- **EXERCISE**:
Extend the report on the Auto SCM India 2008 conference below, picking up after its final sentence.

---------- TEXT UNDER STUDY

Addressing the CEO’s Conclave of Auto SCM India 2008, a two-day conference on “Outbound SCM Perspective for Aftermarket and OEM-Competitiveness Through Cost Effective SCM”, organised by CII Institute of Logistics, Confederation of Indian Industry, here today, Mr Venkatraman said that the three important factors that are impacting the supply chain players catering to the Indian automotive industry are: 1) the coming down of the automobile production of traditional OEMs in US and Europe from 91% to 60% in the next eight years 2) the growth projections of ultra low cost cars segment, which is expected to register about 24% growth in the immediate future, and 3) the emergence of China, middle east and India region that is a major economic hub in the next 20-30 yrs by 2020 would account for about 50% of population and 40% of GDP of the world.
He said that the government should improve the single-window clearance system and better its administration to cut down the processes. He suggested that the logistics solution companies can use a basket of non computing products to save on asset cost – for instance, they can cater to FMCG and agriculture industry, when they transport automobile products.
Addressing the Conference, Mr R Dinesh, Chairman, Auto SCM India 2008 and Joint Managing Director, TVS Sons, said that pre planning for ten years down the line is crucial for the development of basic infrastructure. The government agencies should simplify processes and documentations, apart from being proactive and open, to create an efficient supply chain infrastructure.

--------------------
---------- RECORDS

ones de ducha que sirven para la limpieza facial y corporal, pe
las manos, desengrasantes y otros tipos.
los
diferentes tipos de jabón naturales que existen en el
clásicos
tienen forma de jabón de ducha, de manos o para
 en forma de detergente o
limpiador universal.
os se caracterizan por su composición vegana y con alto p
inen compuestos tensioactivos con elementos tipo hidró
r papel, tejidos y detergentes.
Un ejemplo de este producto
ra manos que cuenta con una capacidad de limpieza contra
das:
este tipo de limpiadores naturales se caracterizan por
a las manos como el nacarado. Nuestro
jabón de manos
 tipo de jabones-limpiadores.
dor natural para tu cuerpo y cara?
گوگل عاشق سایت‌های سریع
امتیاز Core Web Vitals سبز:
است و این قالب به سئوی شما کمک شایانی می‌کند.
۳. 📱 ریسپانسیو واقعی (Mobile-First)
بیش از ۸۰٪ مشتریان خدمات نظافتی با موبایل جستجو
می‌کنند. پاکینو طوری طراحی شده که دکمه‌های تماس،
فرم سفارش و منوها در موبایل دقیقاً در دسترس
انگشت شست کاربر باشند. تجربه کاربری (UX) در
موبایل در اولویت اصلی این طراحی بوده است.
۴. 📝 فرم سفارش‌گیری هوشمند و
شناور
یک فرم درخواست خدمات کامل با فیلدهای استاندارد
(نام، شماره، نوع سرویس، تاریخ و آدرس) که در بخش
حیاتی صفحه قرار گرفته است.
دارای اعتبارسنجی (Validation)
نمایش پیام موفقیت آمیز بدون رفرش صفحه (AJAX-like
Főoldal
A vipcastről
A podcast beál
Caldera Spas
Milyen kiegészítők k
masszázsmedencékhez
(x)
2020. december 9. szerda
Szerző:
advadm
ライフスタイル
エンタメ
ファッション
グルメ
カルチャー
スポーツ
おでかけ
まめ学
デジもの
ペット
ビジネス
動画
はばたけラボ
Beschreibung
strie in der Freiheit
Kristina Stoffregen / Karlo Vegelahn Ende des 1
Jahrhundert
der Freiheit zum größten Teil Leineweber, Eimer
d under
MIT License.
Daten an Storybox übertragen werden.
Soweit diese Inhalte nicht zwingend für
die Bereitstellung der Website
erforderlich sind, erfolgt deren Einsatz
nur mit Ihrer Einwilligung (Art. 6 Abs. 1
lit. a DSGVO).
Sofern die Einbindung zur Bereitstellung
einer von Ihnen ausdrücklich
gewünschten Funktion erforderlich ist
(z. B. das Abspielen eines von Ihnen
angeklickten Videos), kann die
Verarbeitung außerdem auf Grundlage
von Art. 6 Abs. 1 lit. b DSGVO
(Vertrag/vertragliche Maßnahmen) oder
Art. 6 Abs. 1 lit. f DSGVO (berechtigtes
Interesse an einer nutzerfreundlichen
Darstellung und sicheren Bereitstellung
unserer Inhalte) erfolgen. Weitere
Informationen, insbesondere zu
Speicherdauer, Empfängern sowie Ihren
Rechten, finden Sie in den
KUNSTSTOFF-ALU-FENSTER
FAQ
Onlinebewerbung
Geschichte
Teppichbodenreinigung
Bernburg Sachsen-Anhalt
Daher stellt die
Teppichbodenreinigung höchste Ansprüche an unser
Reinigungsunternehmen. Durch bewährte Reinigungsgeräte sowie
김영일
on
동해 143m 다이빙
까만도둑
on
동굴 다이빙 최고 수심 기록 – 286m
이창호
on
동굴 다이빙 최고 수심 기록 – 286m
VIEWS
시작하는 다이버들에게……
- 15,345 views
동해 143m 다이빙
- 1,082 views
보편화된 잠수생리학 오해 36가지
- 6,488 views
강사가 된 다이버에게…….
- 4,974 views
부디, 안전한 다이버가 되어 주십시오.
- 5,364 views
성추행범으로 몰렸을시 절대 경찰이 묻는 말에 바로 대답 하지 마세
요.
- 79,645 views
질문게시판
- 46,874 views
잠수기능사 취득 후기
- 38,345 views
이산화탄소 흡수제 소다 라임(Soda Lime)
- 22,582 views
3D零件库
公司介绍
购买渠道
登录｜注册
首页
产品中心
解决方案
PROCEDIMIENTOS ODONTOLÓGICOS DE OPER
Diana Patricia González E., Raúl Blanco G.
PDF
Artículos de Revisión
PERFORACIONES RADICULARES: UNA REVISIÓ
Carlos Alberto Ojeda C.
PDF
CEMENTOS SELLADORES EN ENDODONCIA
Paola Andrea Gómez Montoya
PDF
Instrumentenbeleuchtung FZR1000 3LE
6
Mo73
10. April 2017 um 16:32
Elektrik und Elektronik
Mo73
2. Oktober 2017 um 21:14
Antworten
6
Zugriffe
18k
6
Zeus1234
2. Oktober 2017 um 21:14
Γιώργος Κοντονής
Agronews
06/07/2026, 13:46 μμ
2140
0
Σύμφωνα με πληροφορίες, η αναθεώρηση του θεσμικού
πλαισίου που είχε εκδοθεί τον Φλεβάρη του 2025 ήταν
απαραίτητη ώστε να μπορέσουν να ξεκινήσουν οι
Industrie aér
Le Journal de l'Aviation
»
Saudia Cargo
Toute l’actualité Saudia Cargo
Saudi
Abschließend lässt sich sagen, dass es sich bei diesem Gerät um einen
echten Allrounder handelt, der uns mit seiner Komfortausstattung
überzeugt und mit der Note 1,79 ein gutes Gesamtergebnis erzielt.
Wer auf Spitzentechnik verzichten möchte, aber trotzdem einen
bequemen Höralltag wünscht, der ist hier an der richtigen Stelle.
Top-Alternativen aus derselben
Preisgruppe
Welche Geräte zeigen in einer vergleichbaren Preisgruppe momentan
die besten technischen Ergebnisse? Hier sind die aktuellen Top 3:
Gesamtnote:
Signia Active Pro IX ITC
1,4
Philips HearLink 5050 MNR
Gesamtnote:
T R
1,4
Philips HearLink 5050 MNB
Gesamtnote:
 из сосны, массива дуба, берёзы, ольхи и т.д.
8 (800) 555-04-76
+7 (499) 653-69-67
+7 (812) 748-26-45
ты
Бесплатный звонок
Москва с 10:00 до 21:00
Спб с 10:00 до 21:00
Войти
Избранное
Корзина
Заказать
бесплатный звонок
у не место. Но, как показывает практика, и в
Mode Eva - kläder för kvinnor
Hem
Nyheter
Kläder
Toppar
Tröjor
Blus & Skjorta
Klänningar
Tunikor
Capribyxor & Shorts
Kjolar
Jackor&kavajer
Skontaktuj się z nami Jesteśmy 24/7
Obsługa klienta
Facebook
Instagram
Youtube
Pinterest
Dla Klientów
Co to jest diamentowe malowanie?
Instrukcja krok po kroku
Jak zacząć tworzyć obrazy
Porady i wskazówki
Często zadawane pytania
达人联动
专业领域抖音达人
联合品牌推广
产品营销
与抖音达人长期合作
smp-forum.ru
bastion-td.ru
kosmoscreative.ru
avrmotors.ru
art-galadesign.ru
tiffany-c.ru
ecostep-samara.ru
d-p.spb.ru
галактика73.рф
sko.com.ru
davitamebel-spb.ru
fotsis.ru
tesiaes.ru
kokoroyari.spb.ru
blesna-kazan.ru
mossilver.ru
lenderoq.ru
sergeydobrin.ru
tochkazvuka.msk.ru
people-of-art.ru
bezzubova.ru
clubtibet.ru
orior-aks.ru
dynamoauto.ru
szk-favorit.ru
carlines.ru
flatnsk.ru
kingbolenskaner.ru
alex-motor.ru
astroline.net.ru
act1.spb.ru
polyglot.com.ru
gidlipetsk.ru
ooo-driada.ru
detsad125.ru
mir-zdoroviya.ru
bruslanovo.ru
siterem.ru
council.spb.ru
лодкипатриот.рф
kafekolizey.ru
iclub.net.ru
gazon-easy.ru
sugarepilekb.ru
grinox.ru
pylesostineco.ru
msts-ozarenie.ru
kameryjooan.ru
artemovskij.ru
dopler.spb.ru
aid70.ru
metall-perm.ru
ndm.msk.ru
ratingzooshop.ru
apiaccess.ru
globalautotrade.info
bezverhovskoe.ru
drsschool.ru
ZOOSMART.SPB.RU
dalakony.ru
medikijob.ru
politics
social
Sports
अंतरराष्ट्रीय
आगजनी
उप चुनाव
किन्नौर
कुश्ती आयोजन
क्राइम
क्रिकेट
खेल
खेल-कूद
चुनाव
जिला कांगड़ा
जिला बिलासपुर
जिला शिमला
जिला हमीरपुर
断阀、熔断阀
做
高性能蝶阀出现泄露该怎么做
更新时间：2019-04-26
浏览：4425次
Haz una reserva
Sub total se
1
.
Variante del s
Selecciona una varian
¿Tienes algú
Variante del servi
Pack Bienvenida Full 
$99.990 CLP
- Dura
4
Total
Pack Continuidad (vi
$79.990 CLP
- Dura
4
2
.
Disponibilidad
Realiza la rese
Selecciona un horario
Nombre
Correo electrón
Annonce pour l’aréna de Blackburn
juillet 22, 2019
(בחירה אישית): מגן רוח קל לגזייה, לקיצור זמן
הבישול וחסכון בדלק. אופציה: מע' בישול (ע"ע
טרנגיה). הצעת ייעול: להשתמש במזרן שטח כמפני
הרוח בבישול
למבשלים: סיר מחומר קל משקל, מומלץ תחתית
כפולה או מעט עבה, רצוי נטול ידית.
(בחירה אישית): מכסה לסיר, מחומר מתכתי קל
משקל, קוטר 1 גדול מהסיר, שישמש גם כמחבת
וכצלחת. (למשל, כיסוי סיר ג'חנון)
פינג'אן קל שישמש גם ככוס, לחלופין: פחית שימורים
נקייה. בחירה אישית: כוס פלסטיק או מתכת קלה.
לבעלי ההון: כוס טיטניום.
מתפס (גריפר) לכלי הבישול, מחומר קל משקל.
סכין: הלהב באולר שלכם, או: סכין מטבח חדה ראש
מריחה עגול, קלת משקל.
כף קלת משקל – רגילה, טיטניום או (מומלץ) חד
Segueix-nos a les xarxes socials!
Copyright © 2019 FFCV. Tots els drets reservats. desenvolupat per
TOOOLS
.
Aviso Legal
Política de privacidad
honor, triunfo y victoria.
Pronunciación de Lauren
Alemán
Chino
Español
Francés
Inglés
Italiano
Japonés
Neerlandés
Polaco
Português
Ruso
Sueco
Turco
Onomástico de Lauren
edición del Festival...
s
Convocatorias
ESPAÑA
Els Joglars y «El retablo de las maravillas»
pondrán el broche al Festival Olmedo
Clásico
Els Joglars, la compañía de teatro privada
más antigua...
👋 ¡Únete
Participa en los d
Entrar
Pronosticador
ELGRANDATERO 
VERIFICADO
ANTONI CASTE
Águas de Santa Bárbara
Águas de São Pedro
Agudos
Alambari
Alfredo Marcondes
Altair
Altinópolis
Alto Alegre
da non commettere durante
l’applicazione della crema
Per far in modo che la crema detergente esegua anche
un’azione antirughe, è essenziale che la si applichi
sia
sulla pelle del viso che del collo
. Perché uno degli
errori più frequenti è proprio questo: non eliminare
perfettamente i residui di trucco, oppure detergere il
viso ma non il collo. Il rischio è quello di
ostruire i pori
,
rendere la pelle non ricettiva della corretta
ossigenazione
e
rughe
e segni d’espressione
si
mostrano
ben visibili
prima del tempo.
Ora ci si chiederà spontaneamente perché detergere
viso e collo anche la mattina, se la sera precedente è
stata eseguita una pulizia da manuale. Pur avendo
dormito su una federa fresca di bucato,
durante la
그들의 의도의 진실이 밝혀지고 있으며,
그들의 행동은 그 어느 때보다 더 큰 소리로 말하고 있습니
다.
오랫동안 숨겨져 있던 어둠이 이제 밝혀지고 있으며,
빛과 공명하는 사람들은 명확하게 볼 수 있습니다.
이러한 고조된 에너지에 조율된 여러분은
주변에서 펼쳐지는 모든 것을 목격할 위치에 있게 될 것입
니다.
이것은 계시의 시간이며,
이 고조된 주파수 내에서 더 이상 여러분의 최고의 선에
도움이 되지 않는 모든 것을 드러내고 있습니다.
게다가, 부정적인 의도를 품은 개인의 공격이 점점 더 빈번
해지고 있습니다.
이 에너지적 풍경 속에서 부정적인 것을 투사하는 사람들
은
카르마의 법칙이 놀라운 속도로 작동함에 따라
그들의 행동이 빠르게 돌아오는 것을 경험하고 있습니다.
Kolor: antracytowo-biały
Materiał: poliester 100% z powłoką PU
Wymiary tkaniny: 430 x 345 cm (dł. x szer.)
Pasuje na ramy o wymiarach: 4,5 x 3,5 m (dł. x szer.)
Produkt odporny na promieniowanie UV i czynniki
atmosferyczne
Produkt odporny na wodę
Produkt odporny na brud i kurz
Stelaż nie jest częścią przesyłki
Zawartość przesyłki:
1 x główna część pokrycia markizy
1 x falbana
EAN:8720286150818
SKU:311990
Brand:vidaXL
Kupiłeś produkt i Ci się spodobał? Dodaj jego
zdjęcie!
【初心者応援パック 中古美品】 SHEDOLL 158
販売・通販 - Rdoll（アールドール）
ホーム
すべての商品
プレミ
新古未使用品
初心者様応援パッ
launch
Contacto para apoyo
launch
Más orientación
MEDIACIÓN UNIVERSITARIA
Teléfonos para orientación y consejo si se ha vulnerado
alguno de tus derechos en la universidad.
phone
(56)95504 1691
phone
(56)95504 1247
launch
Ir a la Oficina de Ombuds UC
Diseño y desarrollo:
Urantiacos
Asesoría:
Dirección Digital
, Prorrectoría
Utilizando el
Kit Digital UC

--------------------

- **EXPECTED OUTPUT**:
He said that in European countries, the logistics solution providers deal with a simplified process related to import and export, but in India, there are a large number of documents and multiple agencies to deal with. This adds to a lot of paper work, processes and cost, and inhibits the logistics service providers from becoming the part of the supply chain.
He observed that the manufacturing companies tend to look at logistics service providers largely as physical service providers. “That is the reason why the integration and alignment of common goals between manufacturers and logistics companies have not taken place yet,” he said. Though OEMs proudly proclaim the logistics players as 3PL or 4PL suppliers the partnerships are only in agreement papers but not in mind. “The manufacturing sectors should consider logistics services as in-sourcing, rather than outsourcing. Both the service providers and companies should have a common objective and aim at bringing down the total cost instead of trying to cut down the profits of one other,” he added. He said that there is a great business scope for logistic solution providers who position themselves as knowledge leaders in supply chain to integrate the supply chain elements through alliances, and joint ventures.
Referring to the current slow down in the economy, Mr Dinesh said that irrespective of the market situation, the companies should continue to invest when the markets are down – otherwise the industry would not be ready when the markets are up. “Though investments towards creating new capacity can be pulled back for a short term, industry should continue to invest in bettering the existing infrastructure. He also stressed the importance of the supply chain sector getting industry recognition. The government should give priority in land allotment for logistics companies the way they do for the manufacturing companies.
In his address, Mr Srivats Ram, Managing Director, Wheels India, said that since the automotive industry is highly fragmented, the information move through a number of points and layers result in distortion and inaccuracy. OEMs order for components based on the information they get from market. In many instances, the information is exaggerated and the auto component manufacturers end up with having over stock or zero inventory.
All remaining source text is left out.